Most of the vineyard's tiny production of just 1000 cases a year is sent overseas, Mr Finucane said, mainly to Japan, Russia, Canada, the USA and Britain, and new plantings will soon be undertaken to meet growing international demand.
The 40 cases of wine destined for Almaty come from a 2005 pinot noir vintage that won a Bragato Wine Awards 2006 gold medal and scored five stars in the prestigious Australasian magazine Winestate.
Mr Finucane says Kazakhstanis are "obviously more sophisticated" than their fictional celluloid antihero, Borat, created and played by British comedian, writer and actor Sacha Baron Cohen.
"He is known for his outrageous remarks like "Is good with dog?" but we look forward to sending more wine to them to enjoy with their more traditional foods lamb and beef."
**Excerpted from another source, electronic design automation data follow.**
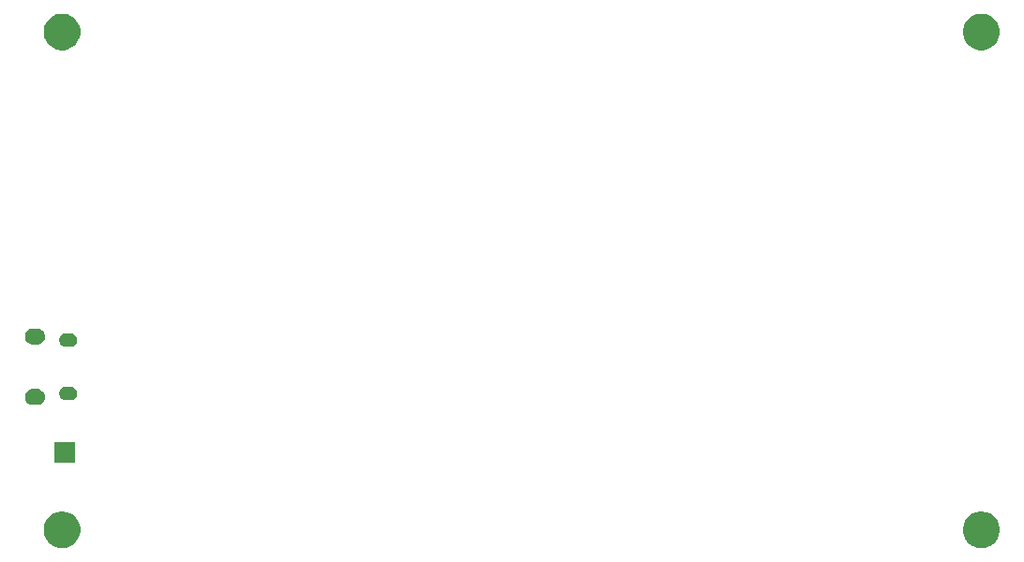
<source format=gbr>
G04 #@! TF.GenerationSoftware,KiCad,Pcbnew,5.1.4+dfsg1-1*
G04 #@! TF.CreationDate,2019-09-15T14:43:39-07:00*
G04 #@! TF.ProjectId,board,626f6172-642e-46b6-9963-61645f706362,rev?*
G04 #@! TF.SameCoordinates,Original*
G04 #@! TF.FileFunction,Soldermask,Bot*
G04 #@! TF.FilePolarity,Negative*
%FSLAX46Y46*%
G04 Gerber Fmt 4.6, Leading zero omitted, Abs format (unit mm)*
G04 Created by KiCad (PCBNEW 5.1.4+dfsg1-1) date 2019-09-15 14:43:39*
%MOMM*%
%LPD*%
G04 APERTURE LIST*
%ADD10C,0.100000*%
G04 APERTURE END LIST*
D10*
G36*
X92375256Y-126391298D02*
G01*
X92481579Y-126412447D01*
X92782042Y-126536903D01*
X93052451Y-126717585D01*
X93282415Y-126947549D01*
X93463097Y-127217958D01*
X93587553Y-127518421D01*
X93651000Y-127837391D01*
X93651000Y-128162609D01*
X93587553Y-128481579D01*
X93463097Y-128782042D01*
X93282415Y-129052451D01*
X93052451Y-129282415D01*
X92782042Y-129463097D01*
X92481579Y-129587553D01*
X92375256Y-129608702D01*
X92162611Y-129651000D01*
X91837389Y-129651000D01*
X91624744Y-129608702D01*
X91518421Y-129587553D01*
X91217958Y-129463097D01*
X90947549Y-129282415D01*
X90717585Y-129052451D01*
X90536903Y-128782042D01*
X90412447Y-128481579D01*
X90349000Y-128162609D01*
X90349000Y-127837391D01*
X90412447Y-127518421D01*
X90536903Y-127217958D01*
X90717585Y-126947549D01*
X90947549Y-126717585D01*
X91217958Y-126536903D01*
X91518421Y-126412447D01*
X91624744Y-126391298D01*
X91837389Y-126349000D01*
X92162611Y-126349000D01*
X92375256Y-126391298D01*
X92375256Y-126391298D01*
G37*
G36*
X175375256Y-126391298D02*
G01*
X175481579Y-126412447D01*
X175782042Y-126536903D01*
X176052451Y-126717585D01*
X176282415Y-126947549D01*
X176463097Y-127217958D01*
X176587553Y-127518421D01*
X176651000Y-127837391D01*
X176651000Y-128162609D01*
X176587553Y-128481579D01*
X176463097Y-128782042D01*
X176282415Y-129052451D01*
X176052451Y-129282415D01*
X175782042Y-129463097D01*
X175481579Y-129587553D01*
X175375256Y-129608702D01*
X175162611Y-129651000D01*
X174837389Y-129651000D01*
X174624744Y-129608702D01*
X174518421Y-129587553D01*
X174217958Y-129463097D01*
X173947549Y-129282415D01*
X173717585Y-129052451D01*
X173536903Y-128782042D01*
X173412447Y-128481579D01*
X173349000Y-128162609D01*
X173349000Y-127837391D01*
X173412447Y-127518421D01*
X173536903Y-127217958D01*
X173717585Y-126947549D01*
X173947549Y-126717585D01*
X174217958Y-126536903D01*
X174518421Y-126412447D01*
X174624744Y-126391298D01*
X174837389Y-126349000D01*
X175162611Y-126349000D01*
X175375256Y-126391298D01*
X175375256Y-126391298D01*
G37*
G36*
X93151000Y-121901000D02*
G01*
X91349000Y-121901000D01*
X91349000Y-120099000D01*
X93151000Y-120099000D01*
X93151000Y-121901000D01*
X93151000Y-121901000D01*
G37*
G36*
X89809213Y-115266502D02*
G01*
X89880321Y-115273505D01*
X90017172Y-115315019D01*
X90017175Y-115315020D01*
X90143294Y-115382432D01*
X90253843Y-115473157D01*
X90344568Y-115583706D01*
X90411980Y-115709825D01*
X90411981Y-115709828D01*
X90453495Y-115846679D01*
X90467512Y-115989000D01*
X90453495Y-116131321D01*
X90438385Y-116181130D01*
X90411980Y-116268175D01*
X90344568Y-116394294D01*
X90253843Y-116504843D01*
X90143294Y-116595568D01*
X90017175Y-116662980D01*
X90017172Y-116662981D01*
X89880321Y-116704495D01*
X89809213Y-116711498D01*
X89773660Y-116715000D01*
X89352340Y-116715000D01*
X89316787Y-116711498D01*
X89245679Y-116704495D01*
X89108828Y-116662981D01*
X89108825Y-116662980D01*
X88982706Y-116595568D01*
X88872157Y-116504843D01*
X88781432Y-116394294D01*
X88714020Y-116268175D01*
X88687615Y-116181130D01*
X88672505Y-116131321D01*
X88658488Y-115989000D01*
X88672505Y-115846679D01*
X88714019Y-115709828D01*
X88714020Y-115709825D01*
X88781432Y-115583706D01*
X88872157Y-115473157D01*
X88982706Y-115382432D01*
X89108825Y-115315020D01*
X89108828Y-115315019D01*
X89245679Y-115273505D01*
X89316787Y-115266502D01*
X89352340Y-115263000D01*
X89773660Y-115263000D01*
X89809213Y-115266502D01*
X89809213Y-115266502D01*
G37*
G36*
X92880818Y-115086696D02*
G01*
X92994105Y-115121062D01*
X93098512Y-115176869D01*
X93190027Y-115251973D01*
X93265131Y-115343488D01*
X93320938Y-115447895D01*
X93355304Y-115561182D01*
X93366907Y-115679000D01*
X93355304Y-115796818D01*
X93320938Y-115910105D01*
X93265131Y-116014512D01*
X93190027Y-116106027D01*
X93098512Y-116181131D01*
X92994105Y-116236938D01*
X92880818Y-116271304D01*
X92792519Y-116280000D01*
X92333481Y-116280000D01*
X92245182Y-116271304D01*
X92131895Y-116236938D01*
X92027488Y-116181131D01*
X91935973Y-116106027D01*
X91860869Y-116014512D01*
X91805062Y-115910105D01*
X91770696Y-115796818D01*
X91759093Y-115679000D01*
X91770696Y-115561182D01*
X91805062Y-115447895D01*
X91860869Y-115343488D01*
X91935973Y-115251973D01*
X92027488Y-115176869D01*
X92131895Y-115121062D01*
X92245182Y-115086696D01*
X92333481Y-115078000D01*
X92792519Y-115078000D01*
X92880818Y-115086696D01*
X92880818Y-115086696D01*
G37*
G36*
X92880818Y-110246696D02*
G01*
X92994105Y-110281062D01*
X93098512Y-110336869D01*
X93190027Y-110411973D01*
X93265131Y-110503488D01*
X93320938Y-110607895D01*
X93355304Y-110721182D01*
X93366907Y-110839000D01*
X93355304Y-110956818D01*
X93320938Y-111070105D01*
X93265131Y-111174512D01*
X93190027Y-111266027D01*
X93098512Y-111341131D01*
X92994105Y-111396938D01*
X92880818Y-111431304D01*
X92792519Y-111440000D01*
X92333481Y-111440000D01*
X92245182Y-111431304D01*
X92131895Y-111396938D01*
X92027488Y-111341131D01*
X91935973Y-111266027D01*
X91860869Y-111174512D01*
X91805062Y-111070105D01*
X91770696Y-110956818D01*
X91759093Y-110839000D01*
X91770696Y-110721182D01*
X91805062Y-110607895D01*
X91860869Y-110503488D01*
X91935973Y-110411973D01*
X92027488Y-110336869D01*
X92131895Y-110281062D01*
X92245182Y-110246696D01*
X92333481Y-110238000D01*
X92792519Y-110238000D01*
X92880818Y-110246696D01*
X92880818Y-110246696D01*
G37*
G36*
X89809213Y-109806502D02*
G01*
X89880321Y-109813505D01*
X90017172Y-109855019D01*
X90017175Y-109855020D01*
X90143294Y-109922432D01*
X90253843Y-110013157D01*
X90344568Y-110123706D01*
X90411980Y-110249825D01*
X90411981Y-110249828D01*
X90453495Y-110386679D01*
X90467512Y-110529000D01*
X90453495Y-110671321D01*
X90438369Y-110721184D01*
X90411980Y-110808175D01*
X90344568Y-110934294D01*
X90253843Y-111044843D01*
X90143294Y-111135568D01*
X90017175Y-111202980D01*
X90017172Y-111202981D01*
X89880321Y-111244495D01*
X89809213Y-111251498D01*
X89773660Y-111255000D01*
X89352340Y-111255000D01*
X89316787Y-111251498D01*
X89245679Y-111244495D01*
X89108828Y-111202981D01*
X89108825Y-111202980D01*
X88982706Y-111135568D01*
X88872157Y-111044843D01*
X88781432Y-110934294D01*
X88714020Y-110808175D01*
X88687631Y-110721184D01*
X88672505Y-110671321D01*
X88658488Y-110529000D01*
X88672505Y-110386679D01*
X88714019Y-110249828D01*
X88714020Y-110249825D01*
X88781432Y-110123706D01*
X88872157Y-110013157D01*
X88982706Y-109922432D01*
X89108825Y-109855020D01*
X89108828Y-109855019D01*
X89245679Y-109813505D01*
X89316787Y-109806502D01*
X89352340Y-109803000D01*
X89773660Y-109803000D01*
X89809213Y-109806502D01*
X89809213Y-109806502D01*
G37*
G36*
X175375256Y-81391298D02*
G01*
X175481579Y-81412447D01*
X175782042Y-81536903D01*
X176052451Y-81717585D01*
X176282415Y-81947549D01*
X176463097Y-82217958D01*
X176587553Y-82518421D01*
X176651000Y-82837391D01*
X176651000Y-83162609D01*
X176587553Y-83481579D01*
X176463097Y-83782042D01*
X176282415Y-84052451D01*
X176052451Y-84282415D01*
X175782042Y-84463097D01*
X175481579Y-84587553D01*
X175375256Y-84608702D01*
X175162611Y-84651000D01*
X174837389Y-84651000D01*
X174624744Y-84608702D01*
X174518421Y-84587553D01*
X174217958Y-84463097D01*
X173947549Y-84282415D01*
X173717585Y-84052451D01*
X173536903Y-83782042D01*
X173412447Y-83481579D01*
X173349000Y-83162609D01*
X173349000Y-82837391D01*
X173412447Y-82518421D01*
X173536903Y-82217958D01*
X173717585Y-81947549D01*
X173947549Y-81717585D01*
X174217958Y-81536903D01*
X174518421Y-81412447D01*
X174624744Y-81391298D01*
X174837389Y-81349000D01*
X175162611Y-81349000D01*
X175375256Y-81391298D01*
X175375256Y-81391298D01*
G37*
G36*
X92375256Y-81391298D02*
G01*
X92481579Y-81412447D01*
X92782042Y-81536903D01*
X93052451Y-81717585D01*
X93282415Y-81947549D01*
X93463097Y-82217958D01*
X93587553Y-82518421D01*
X93651000Y-82837391D01*
X93651000Y-83162609D01*
X93587553Y-83481579D01*
X93463097Y-83782042D01*
X93282415Y-84052451D01*
X93052451Y-84282415D01*
X92782042Y-84463097D01*
X92481579Y-84587553D01*
X92375256Y-84608702D01*
X92162611Y-84651000D01*
X91837389Y-84651000D01*
X91624744Y-84608702D01*
X91518421Y-84587553D01*
X91217958Y-84463097D01*
X90947549Y-84282415D01*
X90717585Y-84052451D01*
X90536903Y-83782042D01*
X90412447Y-83481579D01*
X90349000Y-83162609D01*
X90349000Y-82837391D01*
X90412447Y-82518421D01*
X90536903Y-82217958D01*
X90717585Y-81947549D01*
X90947549Y-81717585D01*
X91217958Y-81536903D01*
X91518421Y-81412447D01*
X91624744Y-81391298D01*
X91837389Y-81349000D01*
X92162611Y-81349000D01*
X92375256Y-81391298D01*
X92375256Y-81391298D01*
G37*
M02*

</source>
Mr Finucane is a chartered surveyor who shifted in 1996 from Britain with his wife Roz, the Alexander Vineyard winemaker, after taking up shares in the company when the couple decided on a change of career and location.
"Roz was working as a clinical psychologist and I was working in a company with 550 employees in the UK and 200 in Europe. We wanted a change so we moved 12,000 miles and bought a vineyard."
The couple bought out their business partners and took over the vineyard in 2001 where they now live with their two daughters. He said the despatch to Almaty in Kazakhstan brings to seven the number of export markets the vineyard now serves after having their harvest devastated last year in November frosts.
"We lost 96 per cent of the harvest but we are recovering now and the kind early summer this year gave us a really good fruit-set, so things are looking far better now and we will have the new plantings in soon."